When it comes to great and novel services, the first thing that comes to my mind is S3.
You can get S3-compatible object storage at a dozen places today - DigitalOcean Spaces, Backblaze B2, Cloudflare R2, Hetzner's, OVH's and Scaleway's Object Storage, or open-source Garage and MinIO just to name a few - but that wasn't always the case.
A little over 10 years ago S3 reigned supreme when it came to storage. The only real alternative to it was to either store the files locally on your server or using a network attached drive, both of which required some skill to scale and manage - at least compared to S3.
Back then, it was common for people to e.g. use a managed host but still have an AWS account just to get access to S3. Problem was, we were completely dependent on AWS for object storage. If they raised prices we had no real option but to pay. There was no contingency if S3 had an incident you just had to deal with the customer backlash.
When other S3-compatible object storage providers started popping up not only did prices come down but you could suddenly choose a provider that suits your need - no ingress fees, no egress fees, cheaper long-term storage, faster storage, HIPPAA-compliant storage, etc. You could mix and match providers to suit your need, or use multiple as a contingency.
But most importantly, any code I write today that fetches or uploads files to S3 will work just as well anywhere. This means that, if I don't like a price hike or a term change from my current object storage provider, I can just pick up my stuff and move to another provider that offers more favorable terms.
When it comes to S3 - 10 years ago we were basically serfs, today we are sovereign and I don't miss the old days one bit.
There are other great AWS services - like DynamoDB - but I avoid them in favor of open-source alternatives just because I don't want to find myself locked in and having to accept any term change to avoid spending days switching to something else.
Competence
The incident that happened at my first job wasn't caused by our hosting provider, it was caused by us. Our hosting provider at the time gave us all the tools and services we needed to prevent that incident from happening, we just didn't know how to use them. It was our incompetence that caused the incident.

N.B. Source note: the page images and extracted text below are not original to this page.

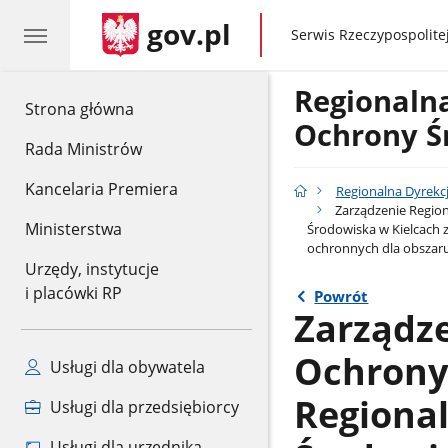
gov.pl
gov.pl
Serwis Rzeczypospolitej
Regionaln
gov.pl
Strona główna
Ochrony Ś
Rada Ministrów
Kancelaria Premiera
Regionalna Dyrekc
Zarządzenie Region
Ministerstwa
Środowiska w Kielcach 
ochronnych dla obszar
Urzędy, instytucje
i placówki RP
Powrót
Zarządz
Ochrony 
Usługi dla obywatela
Regiona
Usługi dla przedsiębiorcy
Usługi dla urzędnika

As a knee-jerk reaction we migrated to AWS chasing a promise, or rather a dream, that it will somehow save us from our incompetence - it didn't. All it did was mask that incompetence by making things easy to set up, but our old problems all eventually reoccurred.
Only by learning to run my own server through learning Linux, Docker, networking, monitoring, backups and server security did I manage to avoid making the same mistakes - not just with AWS but at any host.
And that's the take-away here - AWS, or any other managed service provider, won't save you from having to learn how to manage that service. They will give you monitoring, but you still have to know what the metrics mean and what's acceptable for you. They will give you hardware, but you have to know what's enough for you. They will give you firewalls and other networking tools, but you still have to configure them for your use-case.
All you need to learn this stuff is a Virtual Machine or a Raspberry Pi and some time. Set up a small server and try to configure a firewall, install a database, run an app, upgrade the database. If you fail, and you probably will, just re-install and try again.
One of the best decisions I ever made was learning how to self-host the services I use at work. It was difficult at first - as going from 0 to 1 always is - but it made me much more confident and better at my job. I now understand not only how to operate these services but also how to optimize my code to make the most of them. And best of all is that these skills carry over to any hosting provider, project and job.
If you are willing to learn, I think you will be better off renting a few VPS instances or bare-metal machines from the likes of DigitalOcean, Hetzner, OVH, and Scaleway. The predictable pricing, and lack of AWS BS, will save you time and money. Or if you don't want to learn all this, then go with a hosting platform like Heroku or Fly.